I told him the reasons why I was against this migration

  • It was a waste of time
  • It was too risky

But in the end, he had the final say and insisted on the migration.

So, I went ahead with it, and as you might expect, it broke production.

Basically, I missed a few edge cases in the JSON schema, that my tests didn’t helped me detect. As mentioned earlier, this wasn’t an easy migration.

Fortunately, I only broke a part of the app, not the entire thing.

I had made a backup of the table before starting the migration, so I was able to restore the data, fix the issues, and complete the migration properly.

In the end, we didn’t lose any data, and the customers didn’t even notice that the feature had been broken for a while.

When I realized production was broken, I immediately informed my CEO and asked for his help in debugging and fixing the issue.

I expected him to jump on a call with me to work through it together. Instead, he simply sent a message saying it was unacceptable to break production—and that was it.

He remained upset with me for the rest of the day.

We had a team dinner at a restaurant planned for this evening. Our third colleague made a little joke about the production incident we had during the day. Suddenly, my CEO’s face turned red, and he started yelling at me.

At that moment, I knew I was going to leave the company. It wasn’t the kind of atmosphere I wanted to work in, especially since I had worked at another company where something like this would never have happened.

Situation 2 - The Right Way

Context

I worked several years in a start up in Finance, that became a Unicorn. When I joined, the company had fewer than 40 employees, and by the time I left, it had grown to over 500.

Despite having thousands of customers, we still experienced production issues a few times a year.

How We Handled Issues in Production

Usually, everything started with a message on Slack—either an automatic alert from the monitoring system or a message from someone who discovered the problem.

From there, a group of people would quickly jump on a call to address it together. When production was down, it became the top priority for the entire team to resolve it. However, it wasn’t necessary for all engineers to be involved.

Once the issue was resolved, we tried to understand what went wrong.

Then, we wrote a postmortem that detailed the problem, the steps taken to fix it, how it could have been prevented, and any suggested improvements to the system.

Basically, we learned from our mistakes and grew as a team.

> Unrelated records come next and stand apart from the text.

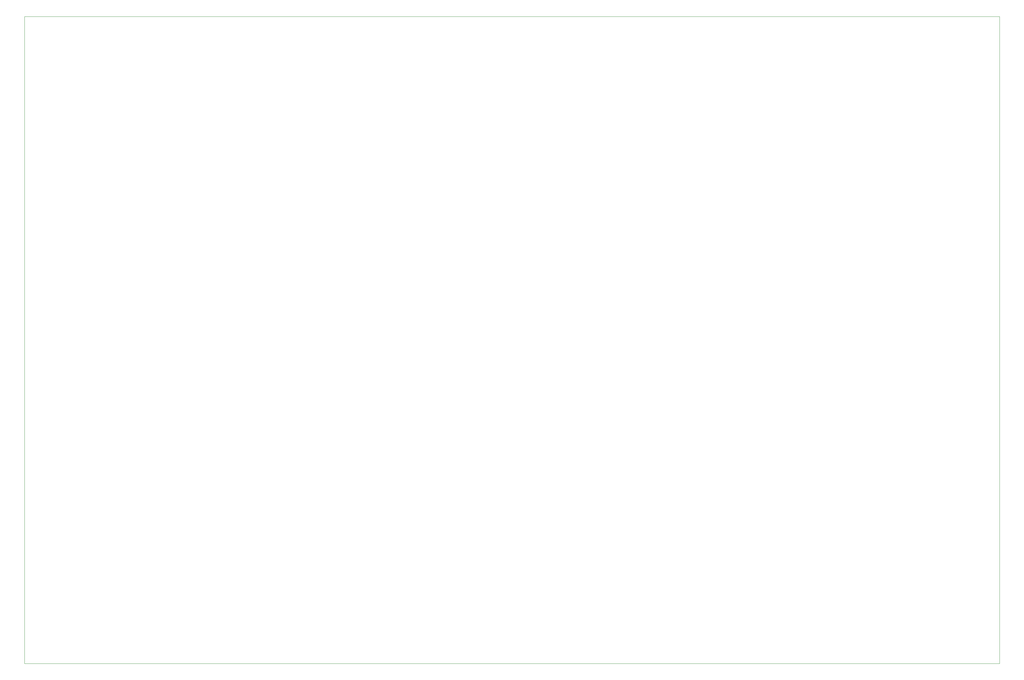
<source format=gbr>
%TF.GenerationSoftware,KiCad,Pcbnew,7.0.5*%
%TF.CreationDate,2023-09-10T17:56:05+02:00*%
%TF.ProjectId,CMD_Board,434d445f-426f-4617-9264-2e6b69636164,rev?*%
%TF.SameCoordinates,Original*%
%TF.FileFunction,Profile,NP*%
%FSLAX46Y46*%
G04 Gerber Fmt 4.6, Leading zero omitted, Abs format (unit mm)*
G04 Created by KiCad (PCBNEW 7.0.5) date 2023-09-10 17:56:05*
%MOMM*%
%LPD*%
G01*
G04 APERTURE LIST*
%TA.AperFunction,Profile*%
%ADD10C,0.100000*%
%TD*%
G04 APERTURE END LIST*
D10*
X40000000Y-12000000D02*
X320000000Y-12000000D01*
X320000000Y-198000000D01*
X40000000Y-198000000D01*
X40000000Y-12000000D01*
M02*

</source>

We might have teased the developer responsible a bit over a beer after work, but then we moved on.

Key Takeaways

Situation 1 occurred in an early-stage startup. Although no customer noticed the issue, my CEO’s reaction (along with similar reactions over the previous months) ultimately led me to leave the company.

Situation 2 took place in a scaling finance company with thousands of customers.

Despite breaking production several times, we

  • Became a unicorn.
  • Didn’t have anyone leave the company due to a production issue.
  • People grew a lot within the company.

Production should not be broken. But it’s important to accept that it will happen. The key is to respond appropriately when it does.

When production is down, it becomes the team’s top priority to resolve the issue.

Afterward, it’s crucial to gather and learn from our mistakes so it doesn’t happen again.

Pointing fingers at the responsible engineer is counterproductive. They are likely already aware of their mistake and may feel bad about it. It is less likely that they will repeat the same error.